Viajó en tren a Great Portland Street y de allí, en taxi, con sus dos cajas, a Rutland Street, en Hampstead Road, una pequeña calle en cuesta llena de casas bajas. Cuando el taxi se detuvo, la puerta de la casa que buscaba se abrió y en el portal apareció una joven baja, recatada y de rostro común, que sonreía a modo de bienvenida.

—¿Es usted la señorita Vesper?

—Sí, encantada de conocerla, señorita Madden. Ya que los cocheros de Londres parecen no querer cumplir con sus obligaciones, la ayudaré a meter las cajas en la casa.

A Monica le gustó la joven en seguida. Después de que el cochero accediera a bajar el equipaje, entre los tres lo llevaron al pie de la escalera. A continuación, después de pagar al cochero, las dos jóvenes subieron al segundo piso, que era a la vez la parte superior de la casa. Las dos habitaciones de la señorita Vesper eran humildes pero acogedoras. Ésta se quedó mirando a Monica para saber qué impresión le habían producido.

—¿Le sirven?

—Oh, por supuesto que sí. ¡Después de haber vivido en Walworth Road! Pero me avergüenza inmiscuirme en su intimidad.

—He estado intentando encontrar a alguien con quien compartir el alquiler —dijo la señorita Vesper con una franqueza tan sencilla que resultó muy agradable—. La señorita Barfoot no ha dejado de hablarme bien de usted, y sin duda creo que podemos llevarnos muy bien.

—Intentaré molestarla lo menos posible.

—Y yo a usted. Esta calle es muy tranquila. Aquí arriba está el Cumberland Market, un mercado de ganado y verduras. Los días de mercado llegan hasta aquí olores muy agradables, olores de campo. Yo soy de campo, por eso le menciono lo de los olores.

—Yo también —dijo Monica—. Soy de Somerset.

—Yo de Hampshire. Sabe usted, tengo la fuerte sospecha de que todas las chicas realmente agradables de Londres vienen del campo.

Monica tuvo que mirar a su interlocutora para asegurarse de que estaba bromeando. A la señorita Vesper le gustaba soltar pequeños chistes en el más serio de los tonos. Sólo un guiño y un casi imperceptible movimiento de sus pequeños y apretados labios la traicionaron.

—¿Le pido a la casera que me ayude a subir el equipaje?

—Está usted muy pálida, señorita Madden. Deje que yo me ocupe de eso. Tengo que bajar para recordarle a la señora Hocking que le eche sal a las patatas. Sólo cocina para mí los domingos y si no se lo recordara todas las semanas cocería las patatas sin sal. Curiosa personalidad la suya, aunque una termina por hacerse a la idea de que es algo propio de la naturaleza.

Se echaron a reír a la vez. Cuando la señorita Vesper desataba su alegría, disfrutaba tanto de ella que verla era todo un placer. Al acabar de comer ya se habían hecho buenas amigas y habían intercambiado gran cantidad de información personal. Mildred Vesper parecía ser una joven de talante satisfecho.
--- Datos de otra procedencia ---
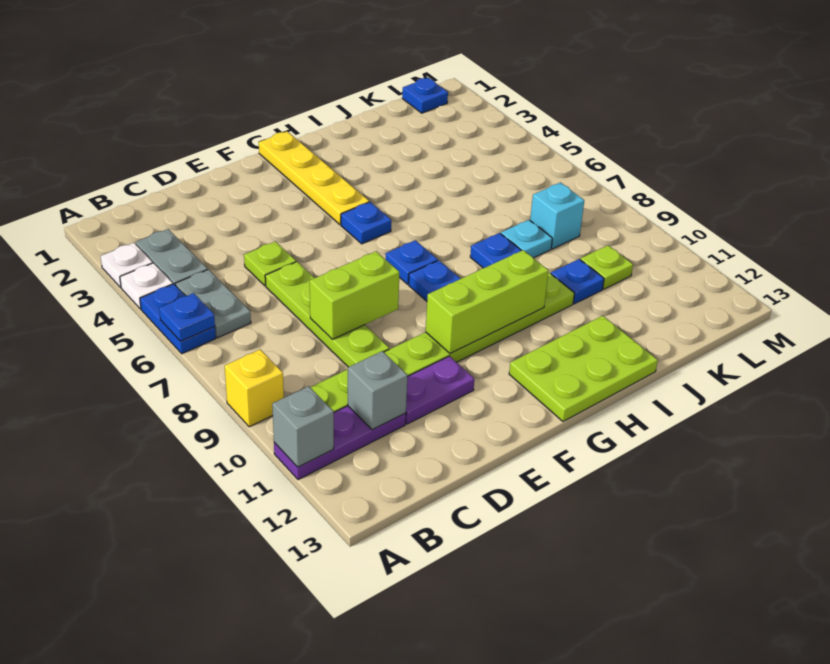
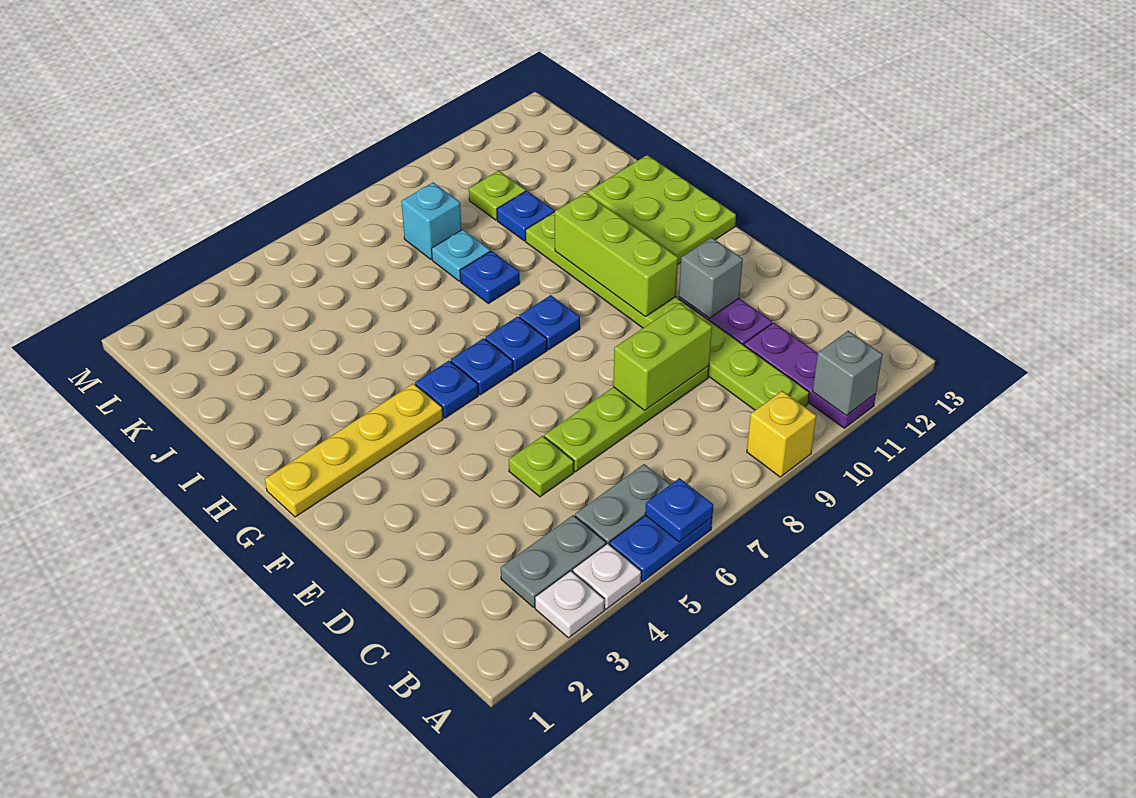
grey 1x1 brick [348,351,408,430] -> grey 1x1 brick moved to [679,238,743,318]
lime 1x2 brick [310,251,399,339] -> lime 1x2 brick turned to [613,304,712,410]
blue 1x1 plate [402,78,448,113] -> blue 1x1 plate moved to [451,338,513,395]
Tenía hermanos y hermanas a los que quería y que se encontraban repartidos por Inglaterra en busca de una vida propia. En raras ocasiones se veían, aunque para ella eso era algo completamente natural. En cuanto a la señorita Barfoot, el respeto que le profesaba parecía no tener límites.
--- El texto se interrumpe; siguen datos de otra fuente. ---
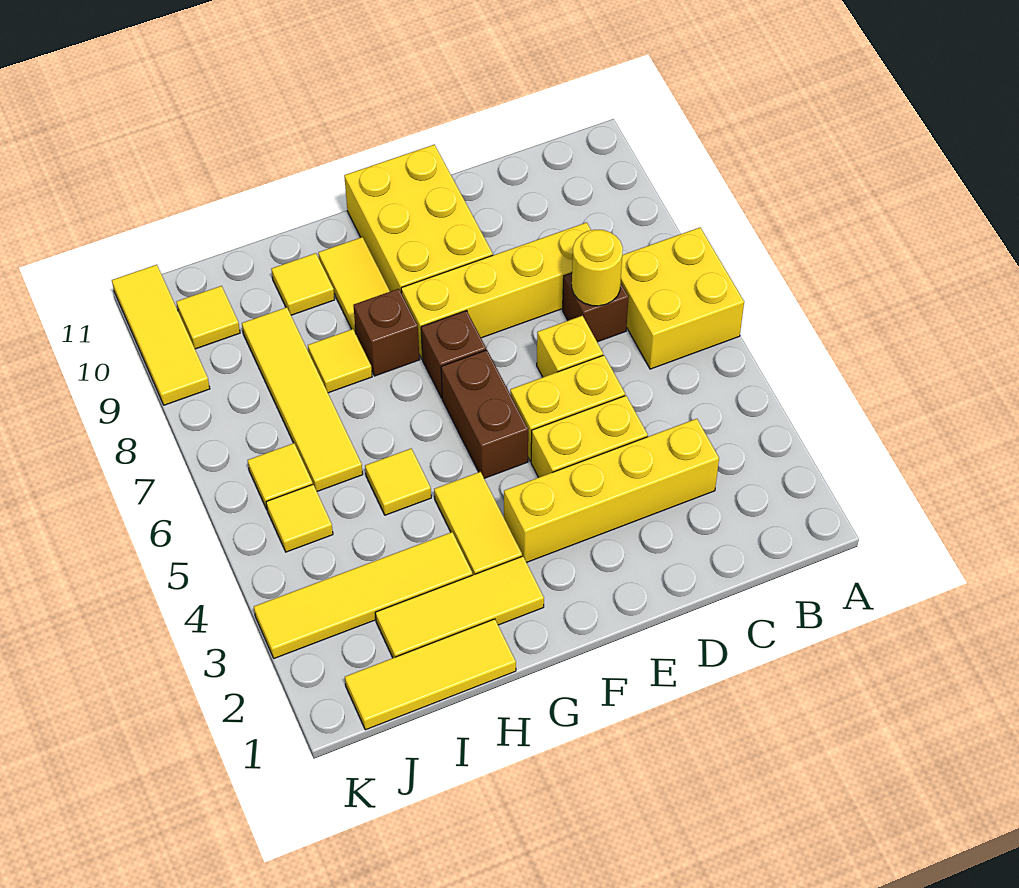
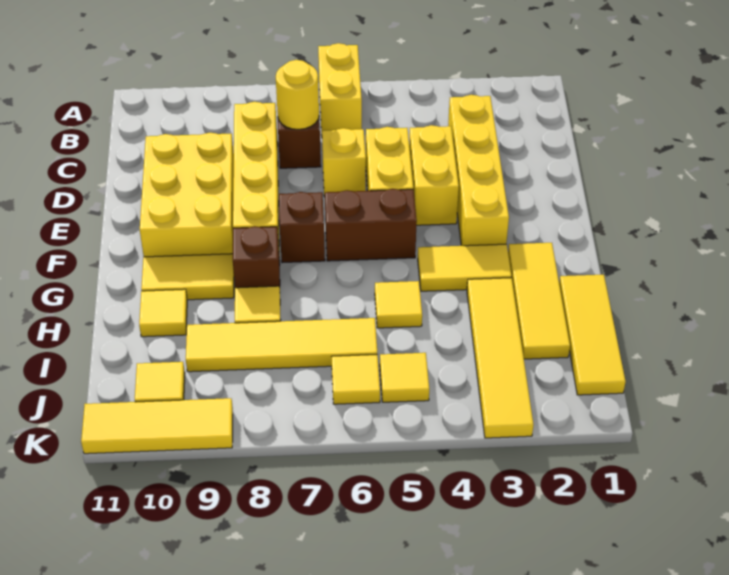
yellow 2x2 brick [621,227,744,369] -> yellow 1x2 brick [318,43,362,135]
yellow 2x3 brick [344,144,493,293] -> yellow 2x3 brick turned to [140,133,234,257]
—Hizo de mí lo que nadie más podría haber hecho. Cuando la conocí, hace tres años, yo era una boba. Me sentía maltratada porque tenía que trabajar por casi nada y vivía totalmente sola. Ahora debería avergonzarme al ver lo que se les viene encima a miles de chicas.

—¿Aprecia usted a la señorita Nunn? —preguntó Monica.

—No tanto como a la señorita Barfoot, aunque la tengo en mucha consideración. Su celo la hace un poco exagerada a veces, aunque de hecho el celo es muy espléndido. Yo carezco de él, al menos de esa forma.

—Quiere usted decir…

—Quiero decir que siento un vergonzoso placer cuando me entero de que una chica se va a casar. Sin duda es una debilidad. Quizá consiga erradicarla a medida que me haga mayor. Pero ¿sabe usted?, casi sospecho que la señorita Barfoot tampoco se libra de tal debilidad.

Monica se echó a reír y cambió de tema. Estaba de buen humor. La visión que su compañera tenía de la vida ya estaba teniendo algún efecto sobre ella. Pensaba en las cosas y en la gente con mayor ligereza y se sentía mucho menos dispuesta a compadecerse de sí misma.